We’re proud to say that Areni got there first, thanks to our in-depth podcasts and essays on authenticity and wine, and how ‘authenticity’ differs in meaning from ‘typicity’.

“Both ‘authenticity’ and ‘typicity’ have, from the beginning, been linked to the search for quality,” said CEO Pauline Vicard in an Areni podcast on the topic.

“There is not one definition. The first one [authenticity] is ‘not fake’. Just something which is real and not fake. Then you go to the philosophers and they would tell you that ‘authenticity’ derives from autonomy and being empowered against the established power. It’s interesting to see that notion emerging in France in the 1920s with the socialist movement… Going back to the chronology, authenticity was 1935 and then typicity came in the 1980s in order to define quality and being able to compete at the international level.

Then typicity slowly came to signify conformity in the 2000s. That’s when authenticity came back again in our vocabulary, this time meaning having the capacity to listen to your vineyard and not just treat the vineyard as something that would produce great wine. But as something that you are in a real relationship with.”

Pauline also wrote an essay for JancisRobinson.com on this topic, which is well worth reading, not least because it fills in some important history about the search for quality in the 20th Century.

Words, it turns out, matter as much in wine as they do in other disciplines.
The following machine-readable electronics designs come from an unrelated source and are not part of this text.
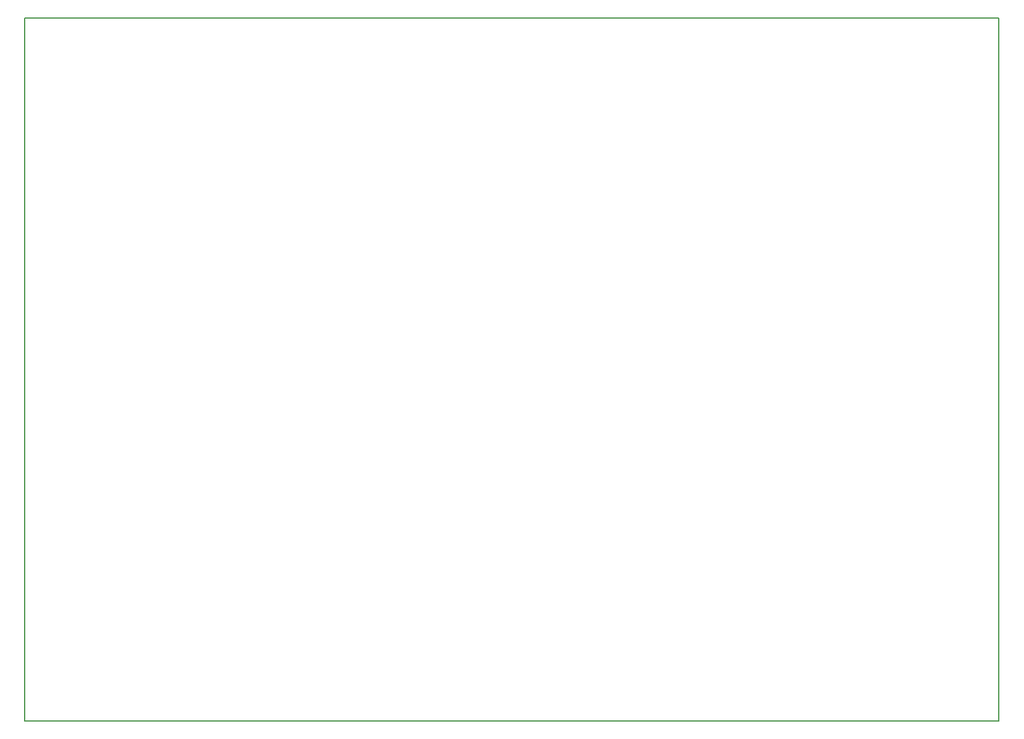
<source format=gbr>
G04 DipTrace 2.4.0.2*
%INBottomAssy.gbr*%
%MOIN*%
%ADD11C,0.006*%
%FSLAX44Y44*%
G04*
G70*
G90*
G75*
G01*
%LNBotAssy*%
%LPD*%
X3940Y42940D2*
D11*
Y3940D1*
X57940D1*
Y42940D1*
X3940D1*
M02*

</source>
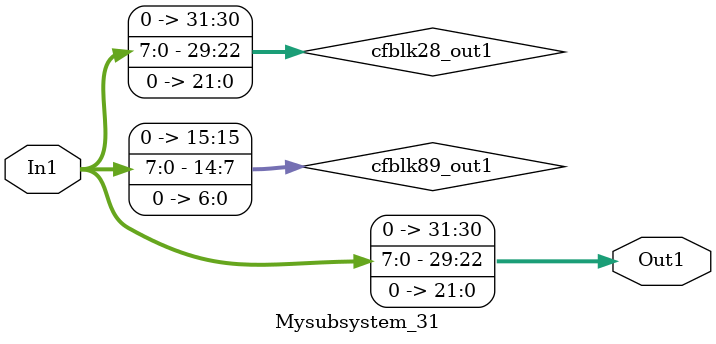
<source format=v>



`timescale 1 ns / 1 ns

module Mysubsystem_31
          (In1,
           Out1);


  input   [7:0] In1;  // uint8
  output  [31:0] Out1;  // ufix32_En22


  wire [15:0] cfblk89_out1;  // ufix16_En7
  wire [31:0] cfblk28_out1;  // ufix32_En22


  assign cfblk89_out1 = {1'b0, {In1, 7'b0000000}};



  assign cfblk28_out1 = {1'b0, {cfblk89_out1, 15'b000000000000000}};



  assign Out1 = cfblk28_out1;

endmodule  // Mysubsystem_31


</source>
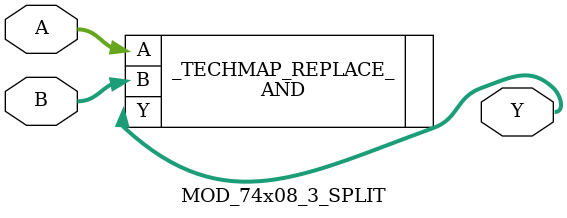
<source format=v>
module MOD_74x08_3 (A, B, Y);

parameter A_SIGNED = 0;
parameter B_SIGNED = 0;
parameter A_WIDTH = 0;
parameter B_WIDTH = 0;
parameter Y_WIDTH = 0;

input [2:0] A;
input [2:0] B;
output [2:0] Y;

AND _TECHMAP_REPLACE_(.A(A), .B(B), .Y(Y));

endmodule

module MOD_74x08_3_SPLIT (A, B, Y);

parameter A_SIGNED = 0;
parameter B_SIGNED = 0;
parameter A_WIDTH = 0;
parameter B_WIDTH = 0;
parameter Y_WIDTH = 0;

input [2:0] A;
input [2:0] B;
output [2:0] Y;


AND _TECHMAP_REPLACE_(.A(A), .B(B), .Y(Y));

endmodule
</source>
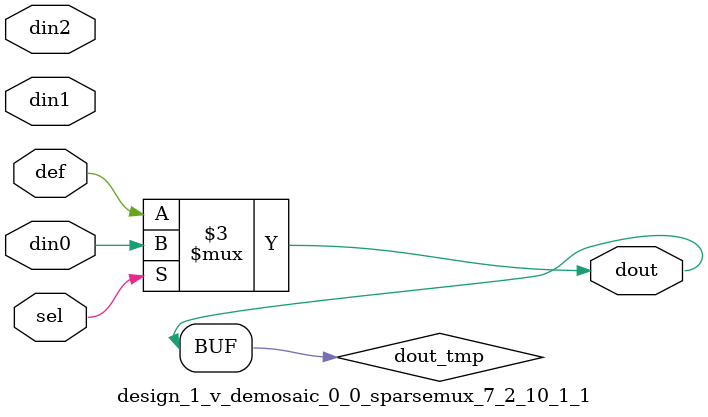
<source format=v>
`timescale 1ns / 1ps

module design_1_v_demosaic_0_0_sparsemux_7_2_10_1_1 (din0,din1,din2,def,sel,dout);

parameter din0_WIDTH = 1;

parameter din1_WIDTH = 1;

parameter din2_WIDTH = 1;

parameter def_WIDTH = 1;
parameter sel_WIDTH = 1;
parameter dout_WIDTH = 1;

parameter [sel_WIDTH-1:0] CASE0 = 1;

parameter [sel_WIDTH-1:0] CASE1 = 1;

parameter [sel_WIDTH-1:0] CASE2 = 1;

parameter ID = 1;
parameter NUM_STAGE = 1;



input [din0_WIDTH-1:0] din0;

input [din1_WIDTH-1:0] din1;

input [din2_WIDTH-1:0] din2;

input [def_WIDTH-1:0] def;
input [sel_WIDTH-1:0] sel;

output [dout_WIDTH-1:0] dout;



reg [dout_WIDTH-1:0] dout_tmp;


always @ (*) begin
(* parallel_case *) case (sel)
    
    CASE0 : dout_tmp = din0;
    
    CASE1 : dout_tmp = din1;
    
    CASE2 : dout_tmp = din2;
    
    default : dout_tmp = def;
endcase
end


assign dout = dout_tmp;



endmodule

</source>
Speaking of which…

4. Georgians have great insults

Pauline went to Georgia in December, where she was amazed and delighted by the extraordinary wine culture. She spent time exploring qvevri winemaking, tasting wines, and immersing herself in the world of Georgian food and wine.

One of the Georgian vineyards Pauline is contemplating buying so that she can feel complete again. "Wine Trends December 2023"
One of the Georgian vineyards Pauline is contemplating buying so that she can feel complete again…
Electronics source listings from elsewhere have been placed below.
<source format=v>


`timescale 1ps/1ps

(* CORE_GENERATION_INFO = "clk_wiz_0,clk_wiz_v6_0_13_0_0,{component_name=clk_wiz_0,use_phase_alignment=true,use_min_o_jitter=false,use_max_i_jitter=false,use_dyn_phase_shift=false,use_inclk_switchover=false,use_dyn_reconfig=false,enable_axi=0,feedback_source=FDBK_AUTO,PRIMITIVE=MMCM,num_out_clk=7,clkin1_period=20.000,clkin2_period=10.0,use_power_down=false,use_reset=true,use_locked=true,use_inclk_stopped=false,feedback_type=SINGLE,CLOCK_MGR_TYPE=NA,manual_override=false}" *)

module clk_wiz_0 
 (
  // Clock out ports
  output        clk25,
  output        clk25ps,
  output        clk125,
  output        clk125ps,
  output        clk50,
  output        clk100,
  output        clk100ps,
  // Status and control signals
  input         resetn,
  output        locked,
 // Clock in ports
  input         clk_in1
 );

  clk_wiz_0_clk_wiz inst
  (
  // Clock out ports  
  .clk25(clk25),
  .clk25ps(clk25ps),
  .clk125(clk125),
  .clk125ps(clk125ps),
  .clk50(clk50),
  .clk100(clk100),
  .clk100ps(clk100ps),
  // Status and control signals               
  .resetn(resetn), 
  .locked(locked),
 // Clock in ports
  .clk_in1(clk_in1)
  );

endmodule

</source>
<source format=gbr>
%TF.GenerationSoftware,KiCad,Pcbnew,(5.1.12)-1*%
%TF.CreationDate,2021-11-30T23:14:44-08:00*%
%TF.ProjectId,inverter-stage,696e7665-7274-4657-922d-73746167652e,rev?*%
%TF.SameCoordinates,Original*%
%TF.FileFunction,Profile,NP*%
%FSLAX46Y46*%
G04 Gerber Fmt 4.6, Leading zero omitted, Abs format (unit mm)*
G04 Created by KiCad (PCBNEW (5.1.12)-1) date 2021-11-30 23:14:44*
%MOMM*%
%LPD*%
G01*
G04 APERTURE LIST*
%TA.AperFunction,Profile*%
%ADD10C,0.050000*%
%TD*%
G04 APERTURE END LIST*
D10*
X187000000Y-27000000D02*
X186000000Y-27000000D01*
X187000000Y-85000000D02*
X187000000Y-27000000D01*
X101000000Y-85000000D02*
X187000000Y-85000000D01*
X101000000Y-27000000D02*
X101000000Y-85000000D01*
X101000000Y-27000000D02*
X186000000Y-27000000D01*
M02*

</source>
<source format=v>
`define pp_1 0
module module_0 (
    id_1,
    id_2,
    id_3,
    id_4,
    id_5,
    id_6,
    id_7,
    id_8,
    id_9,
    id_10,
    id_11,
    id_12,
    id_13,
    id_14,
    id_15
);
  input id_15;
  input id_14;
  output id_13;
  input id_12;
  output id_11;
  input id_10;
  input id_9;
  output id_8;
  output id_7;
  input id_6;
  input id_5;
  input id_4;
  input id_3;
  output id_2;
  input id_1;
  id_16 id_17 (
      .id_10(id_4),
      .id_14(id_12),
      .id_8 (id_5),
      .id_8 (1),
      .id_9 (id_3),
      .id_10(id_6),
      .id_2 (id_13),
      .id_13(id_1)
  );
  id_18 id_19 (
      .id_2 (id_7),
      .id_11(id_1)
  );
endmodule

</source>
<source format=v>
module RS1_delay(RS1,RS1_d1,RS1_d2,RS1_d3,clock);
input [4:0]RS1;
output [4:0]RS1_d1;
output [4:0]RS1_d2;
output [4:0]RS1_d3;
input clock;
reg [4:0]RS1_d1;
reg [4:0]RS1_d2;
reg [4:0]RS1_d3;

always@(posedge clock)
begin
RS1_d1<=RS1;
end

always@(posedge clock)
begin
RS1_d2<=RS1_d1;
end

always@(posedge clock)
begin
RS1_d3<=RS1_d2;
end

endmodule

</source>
While the Areni staff loved hearing about her adventures, we were particularly taken with her story about the word “bogano”. Apparently it’s an insult meaning “one without a vineyard”.

“When you don’t own a vineyard, well, you are not really complete as a human being,” she was told.

We now have a New Year’s resolution: get Pauline to buy us an Areni vineyard.

5. Pruning techniques can unlock terroir

Pauline also spent time in Austria in December, learning how to prune with Marco Simonit. It brought new elements to her understanding of how viticulture and terroir interact with one another.

“What I took from Marco is that humans need the vines, but the vines don’t need the humans,” she said. “In its natural state, vines don’t go vertically — it’s a creeper. In its natural state, it needs a lot of space.”

If a vine is to make quality wine, it needs to be pruned, but “pruning is the most invasive and impactful viticultural practice,” she continued.

Marco Simonit at Arlberg Weinberg 2023. Photo by Anna Stocher

She learned that there is no one farming system that’s perfect for viticulture, but that “one of the biggest risks when it comes to pruning is to blindly follow international models without caring about local specificities.” Following what people in famous regions do may be a grave mistake in a different region.

And yet Simonit is not against mechanical tools, as long as the farmer has first connected with the vines and spent time with them, “using manual scissors to help. Then, when you develop an understanding, you can use mechanical tools. If and when you understand the consequences of your pruning choices, you can use the machines in a good way.”

The implications of this are very clear: Areni needs to put this into practice. Pauline really does need to buy that vineyard.